
    Couldn't you just use names like pf-sitename.domain.tld or pfsense.sitename.domain.tld, pfsense.sitedomain.tld, pfsense.othersitedomain.tld, etc.. or if just using IP would they be different IP?

    While sure having logo that reflects the site is fine, sure why not, etc.  But that should just go inline with how you actually access pfsense.

    As to putting a cert that matches up with name, etc.  Are you accessing pfsense via public side with a public registered domain name.  Then sure you can use startssl or the new letsencrypt certs or any public CA that issues certs, etc.

    If your accessing them with rfc1918 IP address, or your own non public domain name.  You can just use your own self signed certs, be it issued from pfsense CA.  You can use just 1 as common CA, so you only have to trust the one CA for all your certs.  Or any other locally hosted CA that you trust to issue the certs, etc. Shoot even if accessed via public side and publidomain name you can still just use a selfsigned.  Normally the only people access pfsense web gui should be admin types and should be able to trust your internal CA that signed the certs in use.  Public signed certs are good for https that is accessed by the masses where you have no control over what CA's they trust..  If that is the case then sure startssl or letsencrypt are cheap/free ways to get that done.

    I would suggest you use a combination, where you use unique fqdn to access each instance of pfsense where in the fqdn is a way to distinguish which one your on.  I would think they are all different IPs as well, but maybe not depending on your sites, etc..  Yes a cert that has the cn of the unique fqdn and IP for good measure as a SAN, along with sure different logos for each one..



  • @johnpoz:

    "to identify which firewall I am working on."

    So you don't know what firewall is what based upon name, fqdn, IP?

    Couldn't you just use names like pf-sitename.domain.tld or pfsense.sitename.domain.tld, pfsense.sitedomain.tld, pfsense.othersitedomain.tld, etc.. or if just using IP would they be different IP?

    While sure having logo that reflects the site is fine, sure why not, etc.  But that should just go inline with how you actually access pfsense.

    As to putting a cert that matches up with name, etc.  Are you accessing pfsense via public side with a public registered domain name.  Then sure you can use startssl or the new letsencrypt certs or any public CA that issues certs, etc.

Provided information =
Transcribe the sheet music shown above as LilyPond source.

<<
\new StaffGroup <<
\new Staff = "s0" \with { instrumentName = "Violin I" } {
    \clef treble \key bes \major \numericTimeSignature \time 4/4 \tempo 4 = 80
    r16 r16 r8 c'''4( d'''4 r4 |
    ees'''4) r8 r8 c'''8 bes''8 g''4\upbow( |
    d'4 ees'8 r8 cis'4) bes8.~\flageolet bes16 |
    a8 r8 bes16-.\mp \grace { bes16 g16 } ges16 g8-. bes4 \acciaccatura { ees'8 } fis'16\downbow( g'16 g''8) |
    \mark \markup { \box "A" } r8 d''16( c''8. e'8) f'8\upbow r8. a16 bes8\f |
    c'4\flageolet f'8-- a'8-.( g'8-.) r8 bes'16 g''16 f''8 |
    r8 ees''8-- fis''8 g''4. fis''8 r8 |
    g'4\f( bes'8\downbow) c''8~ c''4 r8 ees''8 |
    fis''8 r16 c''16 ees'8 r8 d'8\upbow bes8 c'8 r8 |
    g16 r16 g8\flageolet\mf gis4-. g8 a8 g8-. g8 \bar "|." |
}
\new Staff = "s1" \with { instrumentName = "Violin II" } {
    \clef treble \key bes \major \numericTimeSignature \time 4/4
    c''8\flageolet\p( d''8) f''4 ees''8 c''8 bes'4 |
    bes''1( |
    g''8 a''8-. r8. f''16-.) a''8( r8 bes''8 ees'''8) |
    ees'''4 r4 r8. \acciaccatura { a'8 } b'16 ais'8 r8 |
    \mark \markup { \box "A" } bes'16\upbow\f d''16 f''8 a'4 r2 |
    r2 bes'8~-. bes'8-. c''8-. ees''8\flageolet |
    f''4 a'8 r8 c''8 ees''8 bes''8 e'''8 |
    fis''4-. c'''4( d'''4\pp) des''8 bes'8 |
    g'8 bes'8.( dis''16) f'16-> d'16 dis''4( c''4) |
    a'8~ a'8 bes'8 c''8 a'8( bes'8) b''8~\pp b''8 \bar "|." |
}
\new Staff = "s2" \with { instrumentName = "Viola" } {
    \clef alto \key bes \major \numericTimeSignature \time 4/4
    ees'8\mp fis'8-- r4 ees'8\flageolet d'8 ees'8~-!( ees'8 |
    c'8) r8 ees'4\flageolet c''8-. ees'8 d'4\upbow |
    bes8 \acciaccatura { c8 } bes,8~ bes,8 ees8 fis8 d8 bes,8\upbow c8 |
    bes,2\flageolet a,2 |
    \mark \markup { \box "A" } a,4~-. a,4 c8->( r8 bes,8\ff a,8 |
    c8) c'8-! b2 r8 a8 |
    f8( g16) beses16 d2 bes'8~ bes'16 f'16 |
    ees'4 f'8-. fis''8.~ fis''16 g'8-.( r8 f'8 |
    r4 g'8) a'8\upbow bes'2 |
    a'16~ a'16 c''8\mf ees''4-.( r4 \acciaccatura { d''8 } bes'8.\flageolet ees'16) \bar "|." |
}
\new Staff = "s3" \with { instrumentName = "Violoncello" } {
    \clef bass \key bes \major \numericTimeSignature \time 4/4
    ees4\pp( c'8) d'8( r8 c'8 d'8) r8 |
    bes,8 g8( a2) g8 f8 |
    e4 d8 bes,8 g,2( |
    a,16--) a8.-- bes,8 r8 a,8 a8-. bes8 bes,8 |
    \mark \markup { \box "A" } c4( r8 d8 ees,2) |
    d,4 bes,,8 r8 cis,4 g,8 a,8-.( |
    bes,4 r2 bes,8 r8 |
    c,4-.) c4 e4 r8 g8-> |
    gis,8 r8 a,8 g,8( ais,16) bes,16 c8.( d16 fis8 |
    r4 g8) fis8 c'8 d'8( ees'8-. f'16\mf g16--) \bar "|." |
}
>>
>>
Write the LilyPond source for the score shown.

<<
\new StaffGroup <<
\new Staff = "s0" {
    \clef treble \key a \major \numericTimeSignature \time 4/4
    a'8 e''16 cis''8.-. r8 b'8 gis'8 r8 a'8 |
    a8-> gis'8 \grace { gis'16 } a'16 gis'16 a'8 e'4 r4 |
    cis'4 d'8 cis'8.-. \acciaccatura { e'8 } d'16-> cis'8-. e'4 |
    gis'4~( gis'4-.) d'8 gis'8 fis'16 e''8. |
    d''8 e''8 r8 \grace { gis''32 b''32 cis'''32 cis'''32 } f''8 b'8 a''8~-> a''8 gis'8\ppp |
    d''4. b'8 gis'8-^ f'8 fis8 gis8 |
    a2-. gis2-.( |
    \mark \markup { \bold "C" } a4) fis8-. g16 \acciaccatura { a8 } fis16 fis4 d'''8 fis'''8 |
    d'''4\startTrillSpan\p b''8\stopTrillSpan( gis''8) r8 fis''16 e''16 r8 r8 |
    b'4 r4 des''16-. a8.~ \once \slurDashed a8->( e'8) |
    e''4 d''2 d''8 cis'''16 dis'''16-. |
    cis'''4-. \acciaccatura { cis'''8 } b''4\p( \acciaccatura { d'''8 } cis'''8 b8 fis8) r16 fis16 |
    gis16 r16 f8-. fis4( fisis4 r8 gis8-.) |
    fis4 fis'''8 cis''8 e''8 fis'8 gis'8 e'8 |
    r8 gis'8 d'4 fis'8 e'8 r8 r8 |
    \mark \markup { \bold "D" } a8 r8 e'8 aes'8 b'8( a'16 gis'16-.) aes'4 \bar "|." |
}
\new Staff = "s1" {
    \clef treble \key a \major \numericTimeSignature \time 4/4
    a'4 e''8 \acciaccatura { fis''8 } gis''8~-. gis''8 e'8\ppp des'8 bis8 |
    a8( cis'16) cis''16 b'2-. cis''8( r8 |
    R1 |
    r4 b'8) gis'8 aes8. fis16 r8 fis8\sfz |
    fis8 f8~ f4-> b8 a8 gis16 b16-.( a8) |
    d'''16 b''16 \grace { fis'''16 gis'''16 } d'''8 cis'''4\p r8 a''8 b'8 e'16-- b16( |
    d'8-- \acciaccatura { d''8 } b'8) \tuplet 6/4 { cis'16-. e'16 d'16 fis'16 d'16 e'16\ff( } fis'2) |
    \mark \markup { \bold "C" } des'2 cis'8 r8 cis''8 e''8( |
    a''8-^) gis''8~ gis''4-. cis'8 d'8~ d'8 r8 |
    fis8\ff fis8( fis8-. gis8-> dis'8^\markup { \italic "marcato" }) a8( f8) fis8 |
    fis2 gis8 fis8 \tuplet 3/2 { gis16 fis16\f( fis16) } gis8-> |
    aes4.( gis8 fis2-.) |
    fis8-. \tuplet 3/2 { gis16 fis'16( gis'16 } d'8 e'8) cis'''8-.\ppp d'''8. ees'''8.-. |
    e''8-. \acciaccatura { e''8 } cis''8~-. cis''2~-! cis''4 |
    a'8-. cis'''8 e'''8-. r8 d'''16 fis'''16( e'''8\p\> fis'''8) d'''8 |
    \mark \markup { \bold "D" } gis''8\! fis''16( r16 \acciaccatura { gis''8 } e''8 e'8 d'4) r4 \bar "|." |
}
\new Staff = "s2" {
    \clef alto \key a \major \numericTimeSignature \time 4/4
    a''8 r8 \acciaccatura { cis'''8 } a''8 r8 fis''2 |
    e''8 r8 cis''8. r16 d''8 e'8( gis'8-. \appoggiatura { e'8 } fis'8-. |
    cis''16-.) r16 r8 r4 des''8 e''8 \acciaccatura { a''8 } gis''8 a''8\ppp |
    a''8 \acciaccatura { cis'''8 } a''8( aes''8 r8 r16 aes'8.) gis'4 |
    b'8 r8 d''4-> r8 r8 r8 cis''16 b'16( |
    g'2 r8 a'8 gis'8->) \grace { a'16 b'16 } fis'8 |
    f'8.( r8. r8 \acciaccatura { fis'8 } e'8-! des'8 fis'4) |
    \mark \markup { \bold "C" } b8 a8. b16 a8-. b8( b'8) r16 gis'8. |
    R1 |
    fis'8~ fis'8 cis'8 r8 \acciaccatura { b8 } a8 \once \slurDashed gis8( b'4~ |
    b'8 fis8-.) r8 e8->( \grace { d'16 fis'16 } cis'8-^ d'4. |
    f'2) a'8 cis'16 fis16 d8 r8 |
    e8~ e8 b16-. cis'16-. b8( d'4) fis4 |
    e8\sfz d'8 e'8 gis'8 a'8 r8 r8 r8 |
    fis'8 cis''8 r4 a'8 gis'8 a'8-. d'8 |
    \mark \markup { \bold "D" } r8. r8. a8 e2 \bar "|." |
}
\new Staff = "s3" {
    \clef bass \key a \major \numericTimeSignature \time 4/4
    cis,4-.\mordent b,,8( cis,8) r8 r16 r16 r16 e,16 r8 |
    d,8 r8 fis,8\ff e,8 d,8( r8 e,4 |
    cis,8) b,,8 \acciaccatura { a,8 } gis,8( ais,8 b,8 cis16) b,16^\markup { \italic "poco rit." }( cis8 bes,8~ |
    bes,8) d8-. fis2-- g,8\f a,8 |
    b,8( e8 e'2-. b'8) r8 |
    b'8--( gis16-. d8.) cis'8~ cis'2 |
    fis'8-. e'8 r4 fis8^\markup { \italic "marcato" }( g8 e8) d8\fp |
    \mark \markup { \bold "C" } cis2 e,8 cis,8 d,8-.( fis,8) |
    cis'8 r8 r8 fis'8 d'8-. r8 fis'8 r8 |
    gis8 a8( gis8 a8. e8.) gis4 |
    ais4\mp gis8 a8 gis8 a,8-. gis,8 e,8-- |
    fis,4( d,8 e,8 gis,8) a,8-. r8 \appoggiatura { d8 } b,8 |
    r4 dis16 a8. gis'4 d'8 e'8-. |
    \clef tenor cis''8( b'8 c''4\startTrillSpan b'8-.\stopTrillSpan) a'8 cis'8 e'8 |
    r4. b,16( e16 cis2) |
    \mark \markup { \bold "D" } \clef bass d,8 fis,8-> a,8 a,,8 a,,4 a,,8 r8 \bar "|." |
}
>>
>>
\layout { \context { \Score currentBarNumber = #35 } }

Task 1 =
Answer these about the forum thread on pfsense certificates:
(a) Which two cheap or free certificate sources does the thread name?
(b) Who does the thread say should normally be the only people accessing the pfsense web gui?
(c) In the suggested certificate, what goes in the cn, and what is added as a SAN?
Task 2 =
Continue the forum thread on pfsense certificates from where it stops.
The records play no part in the tasks.

Answer box 1 =
(a) startssl and letsencrypt.
(b) Admin types.
(c) The cn is the unique fqdn, and the IP is added as a SAN.

Answer box 2 =
    If your accessing them with rfc1918 IP address, or your own non public domain name.  You can just use your own self signed certs, be it issued from pfsense CA.  You can use just 1 as common CA, so you only have to trust the one CA for all your certs.  Or any other locally hosted CA that you trust to issue the certs, etc. Shoot even if accessed via public side and publidomain name you can still just use a selfsigned.  Normally the only people access pfsense web gui should be admin types and should be able to trust your internal CA that signed the certs in use.  Public signed certs are good for https that is accessed by the masses where you have no control over what CA's they trust..  If that is the case then sure startssl or letsencrypt are cheap/free ways to get that done.

    I would suggest you use a combination, where you use unique fqdn to access each instance of pfsense where in the fqdn is a way to distinguish which one your on.  I would think they are all different IPs as well, but maybe not depending on your sites, etc..  Yes a cert that has the cn of the unique fqdn and IP for good measure as a SAN, along with sure different logos for each one..

    Thank you John,
    well explained big thank you



  • @johnpoz:

    "to identify which firewall I am working on."

    So you don't know what firewall is what based upon name, fqdn, IP?

    Couldn't you just use names like pf-sitename.domain.tld or pfsense.sitename.domain.tld, pfsense.sitedomain.tld, pfsense.othersitedomain.tld, etc.. or if just using IP would they be different IP?

    I like to apply different themes to the 3 pfsense boxes that I administer. Have you ever tried to compare 3 sets of ipsec settings across 3 different firewalls? It can get very confusing, and having a strong visual reference helps keep my head on straight.

    Sure, the address in the URL bar is a logical equivalent, but a different theme and image is more reliable when dealing with humans.